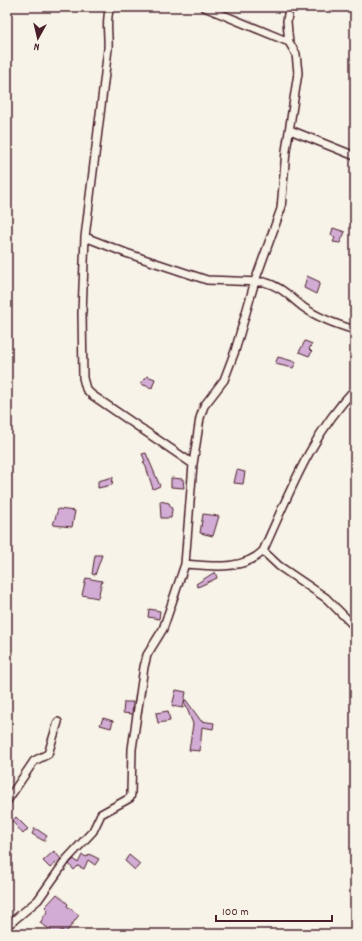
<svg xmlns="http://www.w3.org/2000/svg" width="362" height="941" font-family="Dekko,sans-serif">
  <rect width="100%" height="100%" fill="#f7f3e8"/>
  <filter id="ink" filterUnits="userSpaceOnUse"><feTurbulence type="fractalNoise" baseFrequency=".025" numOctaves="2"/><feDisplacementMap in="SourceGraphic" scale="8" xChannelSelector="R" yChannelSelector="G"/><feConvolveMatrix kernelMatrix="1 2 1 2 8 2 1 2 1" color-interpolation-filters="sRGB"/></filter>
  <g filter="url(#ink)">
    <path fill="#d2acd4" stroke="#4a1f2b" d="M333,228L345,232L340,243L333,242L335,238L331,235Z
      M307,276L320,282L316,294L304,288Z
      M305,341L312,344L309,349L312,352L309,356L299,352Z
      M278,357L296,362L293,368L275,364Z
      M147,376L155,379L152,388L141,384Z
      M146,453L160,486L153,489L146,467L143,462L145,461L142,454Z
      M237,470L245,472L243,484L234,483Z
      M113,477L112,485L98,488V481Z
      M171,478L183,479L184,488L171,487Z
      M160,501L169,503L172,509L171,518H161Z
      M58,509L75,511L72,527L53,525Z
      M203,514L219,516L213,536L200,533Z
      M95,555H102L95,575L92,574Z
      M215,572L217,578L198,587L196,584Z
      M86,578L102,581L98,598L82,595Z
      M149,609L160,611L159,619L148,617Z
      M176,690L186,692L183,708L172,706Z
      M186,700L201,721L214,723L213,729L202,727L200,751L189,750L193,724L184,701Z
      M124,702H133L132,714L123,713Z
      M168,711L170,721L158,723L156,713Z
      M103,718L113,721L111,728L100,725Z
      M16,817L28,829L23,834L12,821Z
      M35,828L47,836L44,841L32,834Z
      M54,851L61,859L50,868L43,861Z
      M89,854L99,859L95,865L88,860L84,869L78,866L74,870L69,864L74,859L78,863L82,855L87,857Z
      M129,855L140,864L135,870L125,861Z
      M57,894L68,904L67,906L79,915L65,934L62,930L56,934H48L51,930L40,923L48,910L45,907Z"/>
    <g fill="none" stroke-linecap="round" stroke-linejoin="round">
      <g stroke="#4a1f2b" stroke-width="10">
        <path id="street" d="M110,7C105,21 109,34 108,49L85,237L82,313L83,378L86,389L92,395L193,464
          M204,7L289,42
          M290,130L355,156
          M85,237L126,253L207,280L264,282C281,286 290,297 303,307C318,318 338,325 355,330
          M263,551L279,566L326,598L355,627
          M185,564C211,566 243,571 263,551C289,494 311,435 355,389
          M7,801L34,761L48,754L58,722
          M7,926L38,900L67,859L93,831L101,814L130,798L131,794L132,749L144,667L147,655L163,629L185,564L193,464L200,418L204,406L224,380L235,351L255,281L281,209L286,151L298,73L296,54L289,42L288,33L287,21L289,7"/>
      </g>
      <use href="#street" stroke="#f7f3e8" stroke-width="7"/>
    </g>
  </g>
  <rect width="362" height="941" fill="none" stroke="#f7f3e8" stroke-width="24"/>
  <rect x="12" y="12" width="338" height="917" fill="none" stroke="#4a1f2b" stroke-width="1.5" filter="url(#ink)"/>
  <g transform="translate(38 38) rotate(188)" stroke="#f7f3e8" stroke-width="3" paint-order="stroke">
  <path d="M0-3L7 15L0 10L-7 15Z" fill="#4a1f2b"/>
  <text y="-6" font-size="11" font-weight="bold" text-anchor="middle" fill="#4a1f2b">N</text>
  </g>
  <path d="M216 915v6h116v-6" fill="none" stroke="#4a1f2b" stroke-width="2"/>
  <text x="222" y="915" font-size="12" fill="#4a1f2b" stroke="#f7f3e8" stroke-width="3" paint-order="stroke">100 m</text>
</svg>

☆ ☆ ☆ ☆

» **Exercise prompt**:
Each line of the data must be restated exactly, and the pictures must be left out.

» **Written solution**:
<svg xmlns="http://www.w3.org/2000/svg" width="362" height="941" font-family="Dekko,sans-serif">
  <rect width="100%" height="100%" fill="#f7f3e8"/>
  <filter id="ink" filterUnits="userSpaceOnUse"><feTurbulence type="fractalNoise" baseFrequency=".025" numOctaves="2"/><feDisplacementMap in="SourceGraphic" scale="8" xChannelSelector="R" yChannelSelector="G"/><feConvolveMatrix kernelMatrix="1 2 1 2 8 2 1 2 1" color-interpolation-filters="sRGB"/></filter>
  <g filter="url(#ink)">
    <path fill="#d2acd4" stroke="#4a1f2b" d="M333,228L345,232L340,243L333,242L335,238L331,235Z
      M307,276L320,282L316,294L304,288Z
      M305,341L312,344L309,349L312,352L309,356L299,352Z
      M278,357L296,362L293,368L275,364Z
      M147,376L155,379L152,388L141,384Z
      M146,453L160,486L153,489L146,467L143,462L145,461L142,454Z
      M237,470L245,472L243,484L234,483Z
      M113,477L112,485L98,488V481Z
      M171,478L183,479L184,488L171,487Z
      M160,501L169,503L172,509L171,518H161Z
      M58,509L75,511L72,527L53,525Z
      M203,514L219,516L213,536L200,533Z
      M95,555H102L95,575L92,574Z
      M215,572L217,578L198,587L196,584Z
      M86,578L102,581L98,598L82,595Z
      M149,609L160,611L159,619L148,617Z
      M176,690L186,692L183,708L172,706Z
      M186,700L201,721L214,723L213,729L202,727L200,751L189,750L193,724L184,701Z
      M124,702H133L132,714L123,713Z
      M168,711L170,721L158,723L156,713Z
      M103,718L113,721L111,728L100,725Z
      M16,817L28,829L23,834L12,821Z
      M35,828L47,836L44,841L32,834Z
      M54,851L61,859L50,868L43,861Z
      M89,854L99,859L95,865L88,860L84,869L78,866L74,870L69,864L74,859L78,863L82,855L87,857Z
      M129,855L140,864L135,870L125,861Z
      M57,894L68,904L67,906L79,915L65,934L62,930L56,934H48L51,930L40,923L48,910L45,907Z"/>
    <g fill="none" stroke-linecap="round" stroke-linejoin="round">
      <g stroke="#4a1f2b" stroke-width="10">
        <path id="street" d="M110,7C105,21 109,34 108,49L85,237L82,313L83,378L86,389L92,395L193,464
          M204,7L289,42
          M290,130L355,156
          M85,237L126,253L207,280L264,282C281,286 290,297 303,307C318,318 338,325 355,330
          M263,551L279,566L326,598L355,627
          M185,564C211,566 243,571 263,551C289,494 311,435 355,389
          M7,801L34,761L48,754L58,722
          M7,926L38,900L67,859L93,831L101,814L130,798L131,794L132,749L144,667L147,655L163,629L185,564L193,464L200,418L204,406L224,380L235,351L255,281L281,209L286,151L298,73L296,54L289,42L288,33L287,21L289,7"/>
      </g>
      <use href="#street" stroke="#f7f3e8" stroke-width="7"/>
    </g>
  </g>
  <rect width="362" height="941" fill="none" stroke="#f7f3e8" stroke-width="24"/>
  <rect x="12" y="12" width="338" height="917" fill="none" stroke="#4a1f2b" stroke-width="1.5" filter="url(#ink)"/>
  <g transform="translate(38 38) rotate(188)" stroke="#f7f3e8" stroke-width="3" paint-order="stroke">
  <path d="M0-3L7 15L0 10L-7 15Z" fill="#4a1f2b"/>
  <text y="-6" font-size="11" font-weight="bold" text-anchor="middle" fill="#4a1f2b">N</text>
  </g>
  <path d="M216 915v6h116v-6" fill="none" stroke="#4a1f2b" stroke-width="2"/>
  <text x="222" y="915" font-size="12" fill="#4a1f2b" stroke="#f7f3e8" stroke-width="3" paint-order="stroke">100 m</text>
</svg>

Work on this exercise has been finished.